Indeed we see that the thick green edges are covering a highway.

Having checked our input data we may turn to the analysis trying to answer which intersections can be expected to be most busy on the map.

## Basic analysis - each edge has weight 1

We use betweenness centrality to identify how busy a given intersection is, as it measures number of shortest paths in the graph that go through a given node.

In the plots we distinguish 3 types of nodes with respect to their betweenness centrality:
* the very heavy ones (big circle), 99th percentile
* heavy ones (small circle), 90th percentile
* others (very small circle)

In [None]:
## compute betweenness and plot distribution
bet = g.betweenness()
plt.hist(bet, 50);

In [None]:
## size w.r.t. 3 types of nodes
very_heavy_usage = np.quantile(bet, 0.99)
heavy_usage = np.quantile(bet, 0.9)

g.vs['size'] = [1 if b < heavy_usage else 7 if b < very_heavy_usage else 14 for b in bet]

In [None]:
## plot highlighting intersections with high betweenness
ly = ig.Layout(g.vs['layout'])
ly.mirror(1)
ig.plot(g, layout=ly, vertex_size=g.vs['size'], vertex_color=g.vs['color'], edge_arrow_size=0.01, edge_arrow_width=0.01, edge_curved=0)

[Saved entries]
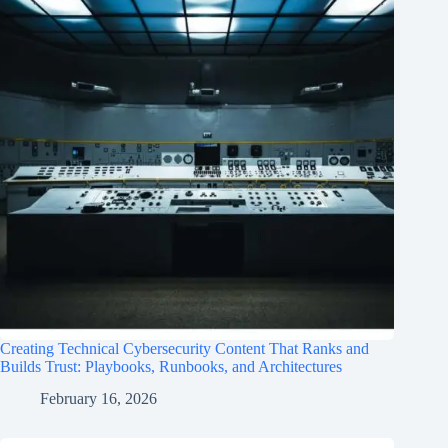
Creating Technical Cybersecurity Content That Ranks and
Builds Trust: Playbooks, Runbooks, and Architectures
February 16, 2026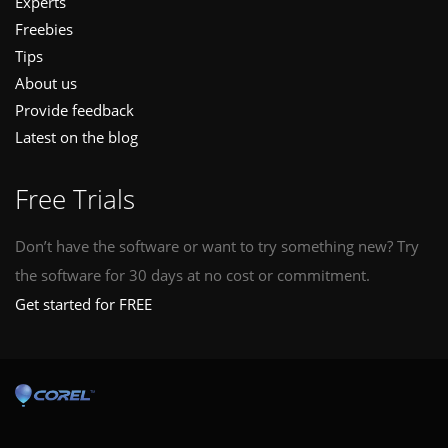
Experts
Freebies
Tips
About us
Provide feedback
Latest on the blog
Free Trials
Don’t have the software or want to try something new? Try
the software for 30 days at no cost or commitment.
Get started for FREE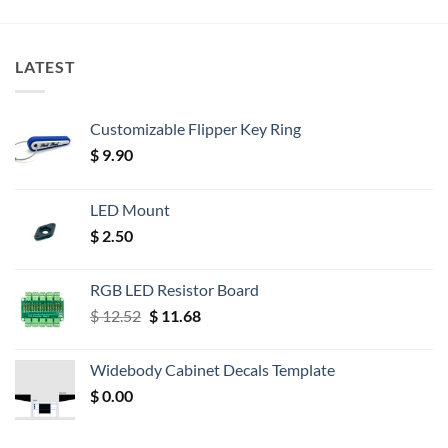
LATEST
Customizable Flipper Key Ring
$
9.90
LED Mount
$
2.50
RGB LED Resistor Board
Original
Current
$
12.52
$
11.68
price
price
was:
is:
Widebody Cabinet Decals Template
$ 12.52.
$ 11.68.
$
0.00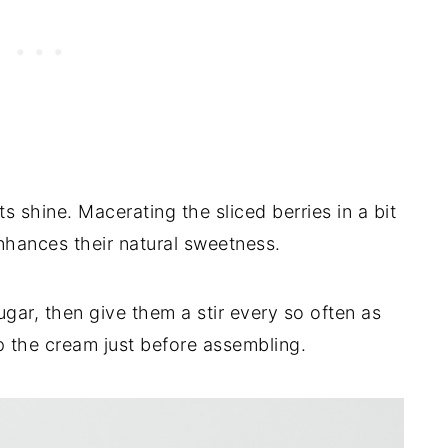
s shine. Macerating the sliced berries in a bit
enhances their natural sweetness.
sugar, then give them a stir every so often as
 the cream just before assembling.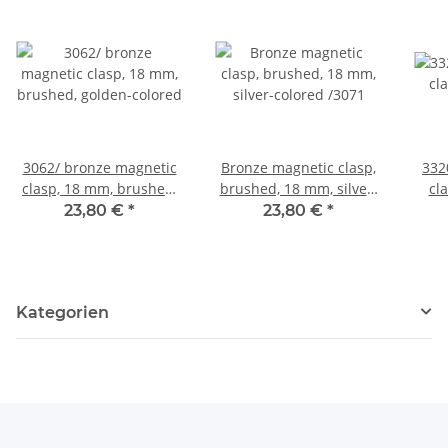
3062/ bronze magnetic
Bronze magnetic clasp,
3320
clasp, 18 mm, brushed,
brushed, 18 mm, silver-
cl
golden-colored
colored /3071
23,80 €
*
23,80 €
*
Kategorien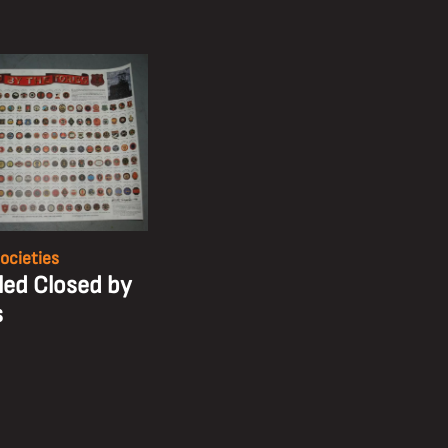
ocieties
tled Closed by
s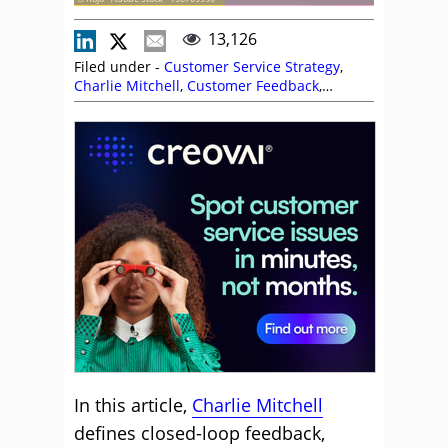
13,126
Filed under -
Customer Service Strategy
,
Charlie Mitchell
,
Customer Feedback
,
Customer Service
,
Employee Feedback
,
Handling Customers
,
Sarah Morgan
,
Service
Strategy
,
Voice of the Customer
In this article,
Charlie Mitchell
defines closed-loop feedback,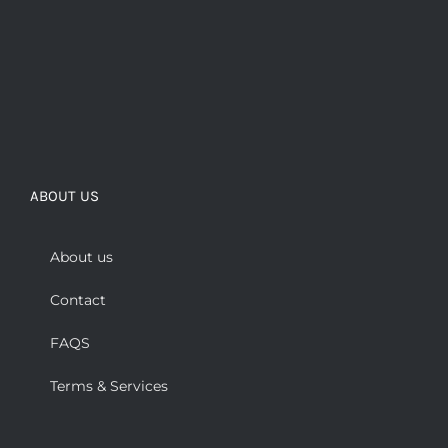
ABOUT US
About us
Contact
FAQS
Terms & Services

* * *

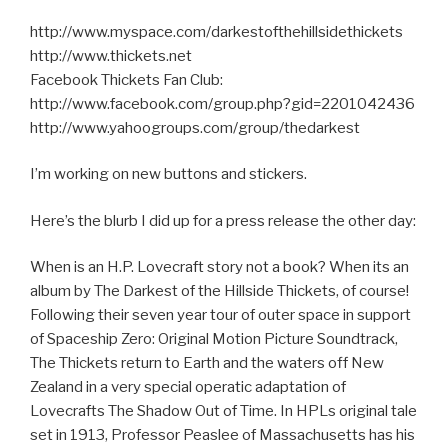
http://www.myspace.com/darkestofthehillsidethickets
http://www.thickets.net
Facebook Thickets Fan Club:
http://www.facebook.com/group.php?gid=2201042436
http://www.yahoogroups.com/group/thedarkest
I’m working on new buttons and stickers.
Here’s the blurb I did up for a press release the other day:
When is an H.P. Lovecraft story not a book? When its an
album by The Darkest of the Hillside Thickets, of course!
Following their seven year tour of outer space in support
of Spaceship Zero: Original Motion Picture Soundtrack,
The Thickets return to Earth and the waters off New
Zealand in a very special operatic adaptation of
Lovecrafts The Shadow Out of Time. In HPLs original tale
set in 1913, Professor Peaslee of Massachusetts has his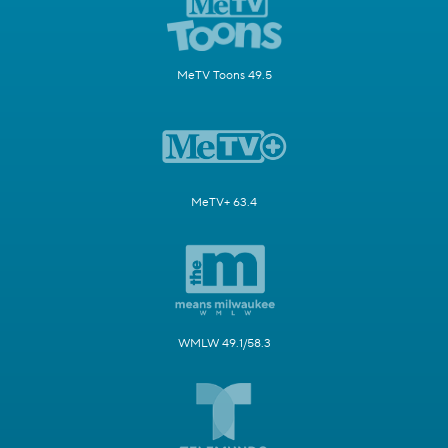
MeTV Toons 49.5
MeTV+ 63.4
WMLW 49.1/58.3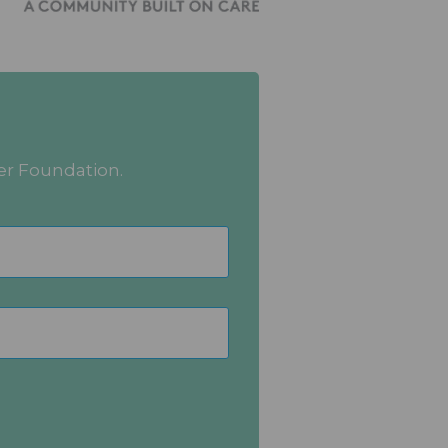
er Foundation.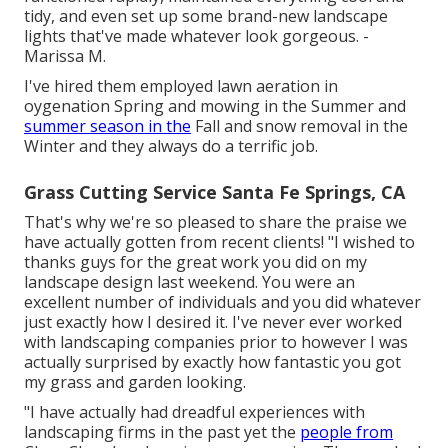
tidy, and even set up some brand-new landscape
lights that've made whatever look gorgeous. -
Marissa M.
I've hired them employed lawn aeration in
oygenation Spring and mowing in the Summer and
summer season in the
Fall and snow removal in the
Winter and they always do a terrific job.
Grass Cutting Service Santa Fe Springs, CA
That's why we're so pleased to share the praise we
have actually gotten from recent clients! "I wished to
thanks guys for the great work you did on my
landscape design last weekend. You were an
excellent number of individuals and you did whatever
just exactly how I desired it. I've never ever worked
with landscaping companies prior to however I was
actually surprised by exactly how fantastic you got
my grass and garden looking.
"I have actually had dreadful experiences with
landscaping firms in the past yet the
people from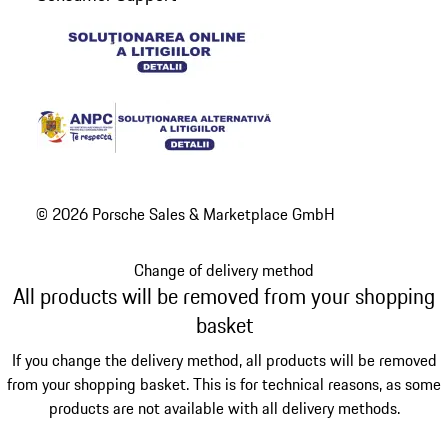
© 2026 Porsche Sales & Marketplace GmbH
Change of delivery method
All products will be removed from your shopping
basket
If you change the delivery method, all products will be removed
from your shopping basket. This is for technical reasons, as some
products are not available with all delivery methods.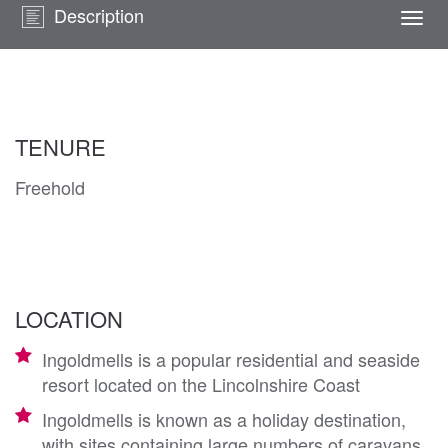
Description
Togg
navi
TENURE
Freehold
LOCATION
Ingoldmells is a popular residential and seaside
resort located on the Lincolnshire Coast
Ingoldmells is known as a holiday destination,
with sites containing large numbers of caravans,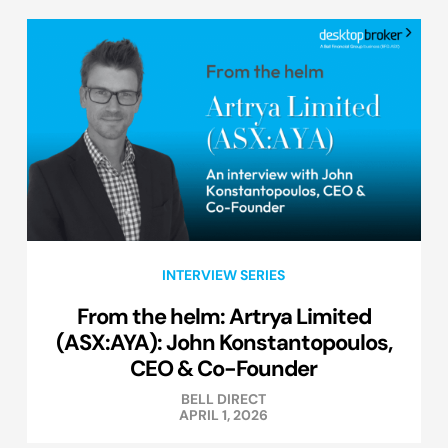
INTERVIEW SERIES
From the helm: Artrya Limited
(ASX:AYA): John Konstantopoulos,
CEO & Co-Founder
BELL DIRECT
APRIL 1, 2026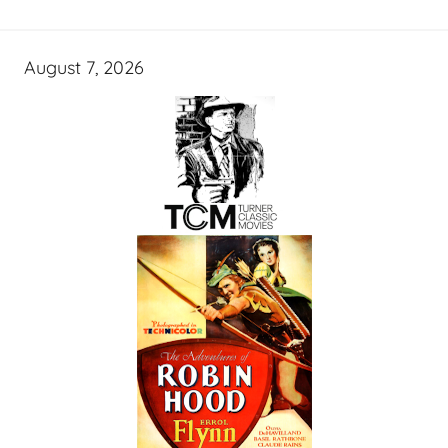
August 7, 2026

==

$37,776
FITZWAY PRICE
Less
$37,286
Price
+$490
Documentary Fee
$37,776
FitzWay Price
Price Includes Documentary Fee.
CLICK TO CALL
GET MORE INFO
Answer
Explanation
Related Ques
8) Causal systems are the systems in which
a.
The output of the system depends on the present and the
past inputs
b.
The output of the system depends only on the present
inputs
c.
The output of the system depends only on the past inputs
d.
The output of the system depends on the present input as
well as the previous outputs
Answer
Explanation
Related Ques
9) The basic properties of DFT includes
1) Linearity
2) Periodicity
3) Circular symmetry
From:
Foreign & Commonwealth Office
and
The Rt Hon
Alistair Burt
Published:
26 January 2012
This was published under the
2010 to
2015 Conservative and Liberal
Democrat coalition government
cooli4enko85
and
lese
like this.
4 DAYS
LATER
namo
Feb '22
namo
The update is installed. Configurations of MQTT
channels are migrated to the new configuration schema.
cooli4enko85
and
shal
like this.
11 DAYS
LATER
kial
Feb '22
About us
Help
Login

What this exercise asks →
(1) In the intersection analysis text, shorten the paragraph beginning "We use betweenness centrality" while keeping its main facts.
(2) According to the intersection analysis text, what percentile defines the very heavy nodes, and how are they drawn in the plots?
(3) Pick up the intersection analysis text after its last line and carry it forward.

Outputs in order →
(1) Betweenness centrality, which counts the shortest paths in the graph passing through a node, is used to gauge how busy an intersection is.

(2) They are the nodes at the 99th percentile, shown with a big circle.

(3)
In [None]:
MAP_BOUNDS = ((39.5001-0.001, -119.802-0.001), (39.5435+0.001, -119.7065+0.001))
m_plot = flm.Map()

for v in g.vs:
    flm.Circle(
        (v['latitude'], v['longitude']),
        radius=1, color=v['color'], weight= v['size'],
        fill=True, fill_color=v['color']).add_to(m_plot)

for e in g.es:
    v1 = g.vs[e.source]
    v2 = g.vs[e.target]
    flm.PolyLine(
        [(v1['latitude'], v1['longitude']), (v2['latitude'], v2['longitude'])],
        color="black", weight=1).add_to(m_plot)

flm.Rectangle(MAP_BOUNDS, color="blue",weight=4).add_to(m_plot)
m_plot.fit_bounds(MAP_BOUNDS)
m_plot

In this simple analysis the most busy nodes are lying around the center of the map. We also have a set of relatively busy intersections in the most dense regions of the map.

However, it seems that this analysis is too simple. We are ignoring the fact how distant are nodes in the calculation of betweenness. Let us include the road lengths in our model.

## Using betweenness with road length


In [None]:
## compute betweenness and plot distribution
bet = g.betweenness(weights=g.es['weight'])
plt.hist(bet, 50);

In [None]:
## size w.r.t. 3 types of nodes
very_heavy_usage = np.quantile(bet, 0.99)
heavy_usage = np.quantile(bet, 0.9)

g.vs['size'] = [1 if b < heavy_usage else 7 if b < very_heavy_usage else 14 for b in bet]

In [None]:
## plot highlighting intersections with high betweenness
ly = ig.Layout(g.vs['layout'])
ly.mirror(1)
ig.plot(g, layout=ly, vertex_size=g.vs['size'], vertex_color=g.vs['color'], edge_arrow_size=0.01, edge_arrow_width=0.01, edge_curved=0)

In [None]:
MAP_BOUNDS = ((39.5001-0.001, -119.802-0.001), (39.5435+0.001, -119.7065+0.001))
m_plot = flm.Map()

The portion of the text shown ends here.